На первой волне возмущения, вызванного ужасными выходками Мессалины, он заявил преторианским солдатам, что, поскольку его браки были столь неудачны, он останется безбрачным и что, если он когда-нибудь снова женится, он позволит им обратить против него свое оружие и пронзить его мечами. Но решения Клавдия были недолгими. Привыкший к тому, что им управляли жены и во всем зависели от их воли, он никак не мог привыкнуть к состоянию, когда ему приходилось самому принимать решения, когда от него зависело распоряжение его личностью и его поступками. Свобода смущала его, и вольноотпущенники, видя, что он так себя чувствует, решили подыскать ему жену, но разделились в выборе. Таким образом, семья принца разделилась на враждующие группировки, а среди дам, считавших, что они могут претендовать на столь высокое звание, разгорелась еще большая вражда. Каждая приводила в пример свое благородство, красоту и богатство и принижала соперниц. В конце концов спор свелся к трем, каждая из которых имела в качестве защитника одного из трех самых влиятельных вольноотпущенников. Лоллию Паулину поддерживал Каллист, Элию Петину – Нарцисс, а Агриппину – Паллас. Что касается Клавдия, то он склонялся то в одну, то в другую сторону, в зависимости от впечатления от речей, которые он слышал в последнее время. Не имея возможности занять определенную позицию, он созвал трех вольноотпущенников на совет и приказал им объяснить причины своих разногласий.

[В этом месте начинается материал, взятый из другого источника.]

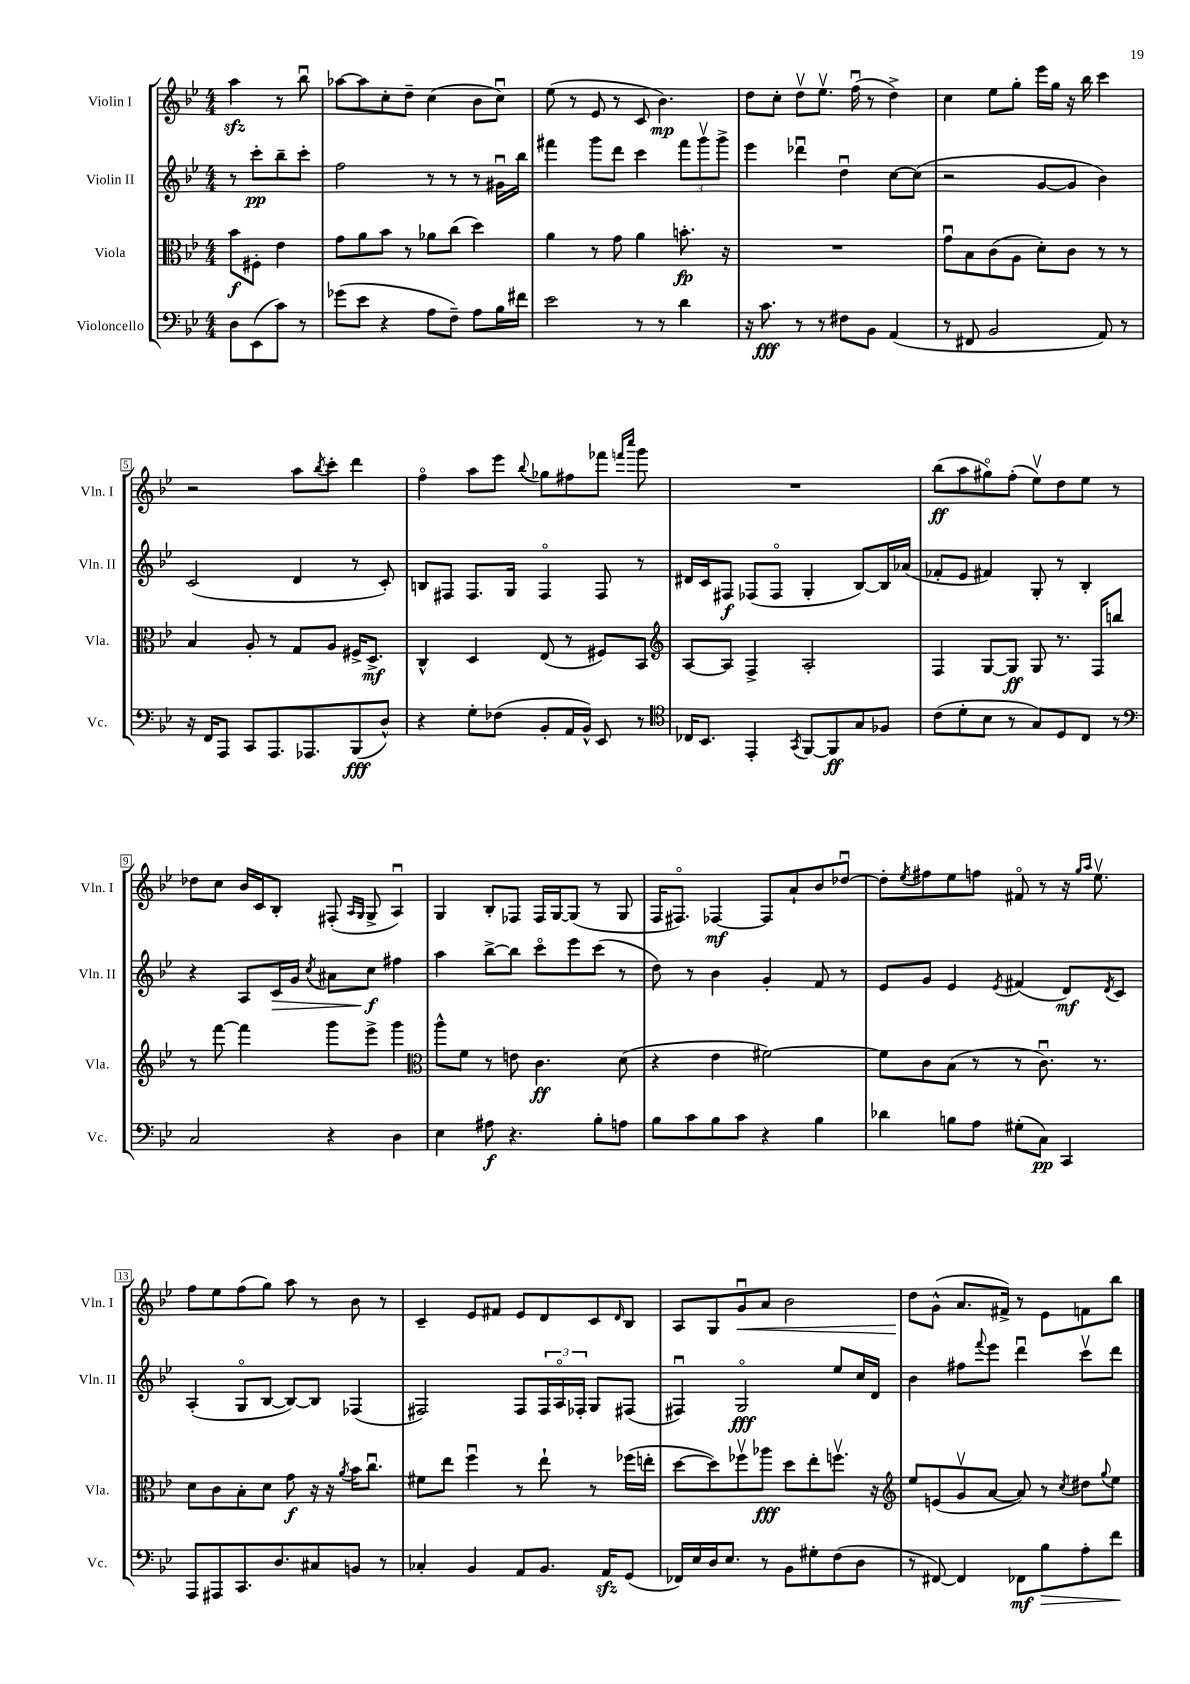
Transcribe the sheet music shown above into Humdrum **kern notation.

**kern	**kern	**kern	**kern
*staff4	*staff3	*staff2	*staff1
*clefF4	*clefC3	*clefG2	*clefG2
*k[b-e-]	*k[b-e-]	*k[b-e-]	*k[b-e-]
*M4/4	*M4/4	*M4/4	*M4/4
8D	8b-	8r	4aa
(8EE-	8F#'	8ccc'	.
8c)	4e-	8bb-~	8r
8r	.	8ccc'	8bb-u
=	=	=	=
(8g-	8g	2ff	[8aa-
8e-	8a	.	8aa-]
4r	8b-	.	8cc'
.	8r	.	8dd~
8A	8a-	8r	(4cc
8F~)	(8cc	8r	.
8A	4dd)	8r	8b-
16B-	.	16g#u	8ccu)
16f#	.	16bb-	.
=	=	=	=
2e-	4a	4fff#	(8ee-
.	.	.	8r
.	8r	8ggg	8e-
.	8g	8ddd	8r
8r	4a	4ccc	8c
8r	.	.	4.b-)
4d	8.b'	12fff#	.
.	.	12gggv	.
.	.	12ggg^	.
.	16r	.	.
=	=	=	=
16r	1r	4eee-	8dd
8.c	.	.	.
.	.	.	8cc'
8r	.	4ddd-u	8ddv
8r	.	.	8.ee-v
8F#	.	4ddu	.
.	.	.	(16ffu
8BB-	.	.	8r
(4AA	.	[8cc	4dd^)
.	.	(8cc]	.
=	=	=	=
8r	8gu	2r	4cc
8FF#	8B-	.	.
2BB-	(8c	.	8ee-
.	8A	.	8gg'
.	8d')	[8g	16eee-
.	.	.	16gg
.	8c	8g]	16r
.	.	.	16bb-
8AA)	8r	4b-)	4ccc
8r	8r	.	.
=	=	=	=
16r	4B-	(2c	2r
16FF	.	.	.
8AAA	.	.	.
8CC	8A'	.	.
8.AAA	8r	.	.
.	8G	4d	8aa
8.AAA-	.	.	.
.	.	.	8qbb-
.	8A	.	8ccc'
(8BBB-	16F#^	8r	4ddd
.	8.D^	.	.
8D^^)	.	8c')	.
=	=	=	=
4r	4C^^	8B	4ffo
.	.	8F#	.
8G'	4D	8.F#	8aa
(8F-	.	.	8eee-
.	.	16G	.
.	.	.	8qqbb-
8BB-'	(8E-	4F#o	8gg-
16AA	8r	.	8ff#
16BB-^^)	.	.	.
8EE-	8F#)	8F#	8fff-
.	.	.	16qqfff
.	.	.	16qqcccc
8r	8BB-	8r	8ggg
=	=	=	=
*clefC4	*clefG2	*	*
16C-	[8A	16d#	1r
8.BB-	.	16c	.
.	8A]	8F#	.
4EE-'	4F^	(8F-	.
.	.	8F-o	.
8qGG	.	.	.
[8FF	2A'	4G'	.
8FF]	.	.	.
8G	.	[8B-)	.
8F-	.	16B-]	.
.	.	(16a-	.
=	=	=	=
(8c	4F	8f-'	(8bb-
8d'	.	8e-	8aa
8B-	[8G	4f#)	8gg#o)
8r	8G]	.	(8ff'
8G)	8G	8G'	8ee-v)
8D	8.r	8r	8dd
8C	.	4B-'	8ee-
.	16F	.	.
8r	8bb	.	8r
=	=	=	=
*clefF4	*	*	*
2C	8r	4r	8dd-
.	[8fff	.	8cc
.	4fff]	8A	16b-
.	.	.	16c
.	.	16c	8B-'
.	.	16g	.
.	.	8qcc	.
4r	8ggg	8a#	(8F#'
.	.	.	16qqA
.	.	.	16qqG
.	8eee-^	8cc	8G^
4D	4ggg	4ff#	4Au)
=	=	=	=
*	*clefC3	*	*
4E-	8aa^^	4aa	4G
.	8f	.	.
8A#	8r	[8bb-^	8B-'
4.r	8e	8bb-]	8F-
.	4.c	8ccco	16F-
.	.	.	[16G
.	.	8eee-	(8G]
8B-'	.	(8ccc	8r
8A	(8d	8r	8G
=	=	=	=
8B-	4r	8dd)	16F
.	.	.	8.F#o)
8c	.	8r	.
8B-	4e-	4b-	[4F-
8c	.	.	.
4r	[2f#)	4g'	8F-]
.	.	.	8a`
4B-	.	8f	8b-
.	.	8r	[8dd-u
=	=	=	=
4d-	8f#]	8e-	8dd-']
.	.	.	8qee-
.	8c	8g	8ff#
8B	(8B-	4e-	8ee-
8A	8r	.	8ff
.	.	8qe-	.
(8G#'	8r	(4f#	8f#o
8C)	8.cu)	.	8r
4CC	.	8d)	16r
.	.	.	16qqgg
.	.	.	16qqaa
.	8.r	.	8.ee-v
.	.	8qd	.
.	.	8c	.
=	=	=	=
8AAA	8d	(4A'	8ff
8AAA#	8c	.	8ee-
8.CC	8B-'	8Go	(8ff
.	8d	[8B-	8gg)
8.D	.	.	.
.	8g	8B-_)	8aa
8C#	16r	8B-]	8r
.	16r	.	.
.	8qa	.	.
8BB	16b-	(4F-	8b-
.	8.ccu	.	.
8r	.	.	8r
=	=	=	=
4C-'	8f#	2F#)	4c~
.	8ee-	.	.
4BB-	4ffu	.	8e-
.	.	.	8f#
8AA	8r	8F#	8e-
8.BB-	8ee-`	24F#	8d
.	.	24Ao	.
.	.	24F-'	.
.	8r	8G	8c
16AA	.	.	.
.	.	.	16qqd
(8GG	(16ff-	(8F#	8B-
.	16ee'	.	.
=	=	=	=
16FF-)	[8dd	4F#u)	8A
16E-	.	.	.
16D	8dd])	.	8G
8.E-	.	.	.
.	8ff-v	2Go	8gu
8r	8aa-	.	8a
8BB-	8dd	.	2b-
8G#'	8ee-'	.	.
(8F	8.ffv	8ee-	.
8D	.	16cc	.
.	16r	16d	.
=	=	=	=
*	*clefG2	*	*
8r	8ee-	4b-	8dd
[8FF#)	(8e	.	(8g^^
4FF#]	8gv	8ff#	8.a
.	.	8qqfff	.
.	[8a	8eee-	.
.	.	.	16f#^)
8FF-	8a])	4dddu	8r
8B-	8r	.	8e-
.	8qcc	.	.
8A'	8dd#	8cccv	8f
.	8qqgg	.	.
8f	8ee-	8ddd	8bb-
==	==	==	==
*-	*-	*-	*-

Нарцисс выступил первым и заявил, что предложенный им союз не является новым. Он сказал, что Элия уже была женой Клавдия и что у нее есть дочь от него, которая еще жива. Поэтому в императорском доме ничего не изменится, если она вернется в него, и нет причин опасаться, что она будет смотреть на Британника и Октавию глазами мачехи, которые были ее ближайшими родственниками после собственных детей. Каллист же утверждал, что ни в коем случае не следует возвращать жену, которой император в результате долгого развода дал явные доказательства своего недовольства; что искать ее снова – значит раздувать ее гордыню; и что лучше выбрать Лоллию, которая, не имея собственных детей, не будет иметь оснований для ревности к детям мужа и займет место их матери. Паллас, в свою очередь, рассуждая на совершенно противоположных принципах, особенно настаивал в пользу Агриппины на том, что у нее есть сын, которого можно считать одним из сторонников дома Клодов и дома Юлиев [3], чье великолепие он объединял. Кроме того, – добавил он, – Агриппина доказала свою плодовитость: она в самом расцвете сил. Разве правильно позволить ей перенести славу и имя Цезарей в другой дом? Эти доводы возобладали, чему способствовали ласки Агриппины, которая в силу привилегии племянницы входила в дом императора в любое время суток и, пользуясь непринужденностью дяди, разжигала кровосмесительное пламя в этом открытом со всех сторон сердце.
Выбор был сделан, и Агриппина, еще не став женой, уже пользовалась властью своего брака. С тех пор она стремилась ввести своего сына Домиция в семью Клавдия, женившись на Октавии. Но этот план не мог быть осуществлен без коварства. Ведь юная принцесса уже давно была обещана Силану. Кроме того, Силан заслуживал огромного уважения: он принадлежал к высшей знати и был прямым потомком Августа. Наконец, Клавдий выполнил взятые на себя обязательства: украсил его триумфальными украшениями и устроил народу великолепное зрелище в его честь. Но с принцем, у которого не было собственных чувств и который получал извне впечатления уважения или ненависти в зависимости от того, нравилось ли приближенным заронить их в его душу, ничего не было сложно.